3 Day Protein Shake Diet Results

Why Do You Need Protein Shakes?

A person weighing 70 kg needs 84–112 g of protein per day. These are 200 g of a boiled chicken breast, two chicken eggs, 100 g of cottage cheese and 100 g of redfish. And these are the highest protein products. If you do not include them in your diet, it will be even more challenging to gain protein.

To keep up with the daily rate, try protein shakes. Cooking is much easier and faster. And both from natural products, and from the powders bought in a shop of sports food.

What To Choose: Powdered Protein Or Smoothies From Foods

Powdered protein is a rich dry mix, which is produced from common foods: milk, eggs, and legumes.
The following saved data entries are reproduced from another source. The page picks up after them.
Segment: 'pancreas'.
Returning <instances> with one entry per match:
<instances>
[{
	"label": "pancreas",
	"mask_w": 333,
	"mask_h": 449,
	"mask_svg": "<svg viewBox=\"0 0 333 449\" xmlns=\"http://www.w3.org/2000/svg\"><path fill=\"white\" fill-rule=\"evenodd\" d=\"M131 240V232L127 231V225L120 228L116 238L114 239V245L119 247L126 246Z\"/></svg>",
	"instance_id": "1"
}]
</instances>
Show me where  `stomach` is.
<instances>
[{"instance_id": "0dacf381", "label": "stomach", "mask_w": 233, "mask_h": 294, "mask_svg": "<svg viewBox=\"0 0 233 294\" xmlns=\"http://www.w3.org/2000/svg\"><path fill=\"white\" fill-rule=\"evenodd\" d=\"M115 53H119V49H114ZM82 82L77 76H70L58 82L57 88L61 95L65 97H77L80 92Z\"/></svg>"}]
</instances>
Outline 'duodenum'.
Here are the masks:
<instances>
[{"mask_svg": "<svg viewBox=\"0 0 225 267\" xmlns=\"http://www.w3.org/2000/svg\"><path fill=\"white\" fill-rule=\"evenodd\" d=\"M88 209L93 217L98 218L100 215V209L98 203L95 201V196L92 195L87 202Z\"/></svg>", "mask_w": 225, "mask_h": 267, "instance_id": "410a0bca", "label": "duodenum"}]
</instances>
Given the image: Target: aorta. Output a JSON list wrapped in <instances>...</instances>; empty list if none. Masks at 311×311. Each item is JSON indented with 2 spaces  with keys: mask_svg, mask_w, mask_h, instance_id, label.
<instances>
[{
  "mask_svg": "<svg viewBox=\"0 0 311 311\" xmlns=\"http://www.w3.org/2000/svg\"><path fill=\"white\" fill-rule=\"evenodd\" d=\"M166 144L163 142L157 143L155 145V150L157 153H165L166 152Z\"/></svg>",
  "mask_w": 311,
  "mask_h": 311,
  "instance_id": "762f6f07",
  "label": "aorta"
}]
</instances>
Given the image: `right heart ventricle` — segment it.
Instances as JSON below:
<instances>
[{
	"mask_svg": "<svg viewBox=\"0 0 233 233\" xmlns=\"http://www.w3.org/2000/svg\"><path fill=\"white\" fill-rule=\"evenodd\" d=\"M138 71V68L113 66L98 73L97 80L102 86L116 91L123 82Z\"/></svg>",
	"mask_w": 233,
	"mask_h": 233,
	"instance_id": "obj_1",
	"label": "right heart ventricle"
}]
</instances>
It contains the same amino acids as regular food, but few or no carbohydrates and fats. In this form, the protein is well absorbed and makes it easy to keep within normal calories.

To maintain weight and health, healthy whey protein is enough, and soy or pea protein is suitable for vegetarians and people with lactose intolerance. Moreover, it is not necessary to dilute powdered protein only with water or milk. You can make tasty and healthy smoothies with berries, banana, nuts and other ingredients.

If you do not want to spend money on sports pit, try to prepare high-protein shakes from ordinary products.

How To Make Protein Shakes At Home

If there are no other recommendations in the recipe, mix all the ingredients with a blender.

Protein shake with egg and syrup – 17 g of protein, 200 kcal

  • 200 g of milk;
  • 50 grams of nonfat cottage cheese;
  • One egg white;
  • Two teaspoons of sugar.
  • Fruit cocktail with the honey – 19.5 g of protein, 198 kcal
  • 00 grams of nonfat cottage cheese;
  • 100 g of milk;
  • Two thin slices of the peach, better – frozen;
  • One tablespoon honey.
  • Chocolate protein shake – 34 g protein, 482 kcal
  • 150 grams of Greek yogurt;
  • Ten raw almond nuts;
  • 1¹⁄₂ tablespoon cocoa powder;
  • ¹⁄₂ teaspoon cinnamon;
  • One banana sliced and frozen;
  • 150 g of milk;
  • One teaspoon syrup – on request.
  • Strawberry protein shake – 41.5 g of protein, 633 kcal
  • 450 g of strawberries;
  • Two tablespoons of sugar;
  • 225 g of cottage cheese;
  • Two tablespoons of honey;
  • One teaspoon of vanilla;
  • 60 ml of water;
  • ¹⁄₂ large banana or 1 small;
  • 1 cup of ice;
  • Whipped cream – on request.

Preheat oven to 180 degrees. Peel the strawberries, mix with the sugar and bake in the oven for 30 minutes. Stir once during cooking. Remove from oven and let cool.

Using a blender, mix the berries and their juice with the rest of the ingredients to a uniform consistency.

  • Protein shake with the strawberries and pineapple – 25.6 g of protein, 470 kcal
  • 110 g of fruits, fresh or frozen;
  • 125 g of Greek yogurt;
  • 125 g of milk;
  • 30 grams of pineapple juice;
  • 40 g soft peanut butter;
  • ¹⁄₂ tablespoon of honey.
  • Protein shake for nuts and seeds – 19 g of protein, 529 kcal
  • One tablespoon of pumpkin seeds;
  • One tablespoon of sunflower seeds;
  • One tablespoon of flaxseed;
  • One sliced banana;
  • ¼ tsp. vanilla extract (3.5 g vanilla sugar);
  • Eight almond nuts;
  • 245 g of milk (can be replaced by almond);
  • ⅛ Teaspoon turmeric;
  • One teaspoon honey;
  • Protein cocktail with banana and spinach – 22.4 g of protein, 196 kcal\
  • ¹⁄₂ large banana, chopped and frozen;
  • 150 g unsweetened nonfat Greek yogurt;
  • 225 g of spinach;
  • ¼ tsp. vanilla extract (3.5 g vanilla sugar).
  • Protein shake with oatmeal and berries – 23 g of protein, 557 kcal
  • 45 g of cereal;
  • 230 g of milk;
  • 80 g of frozen berries;
  • Three tablespoons of honey;
  • 100 grams of Greek yogurt;

Some ice.

Soak pumpkin, sunflower and flax seeds overnight in water. Banana put in the freezer.

In the morning, drain the water and chop the seeds in a blender. Add frozen banana, vanilla, turmeric, honey, milk, almonds, and ice and bring to a similar consistency using a mixer.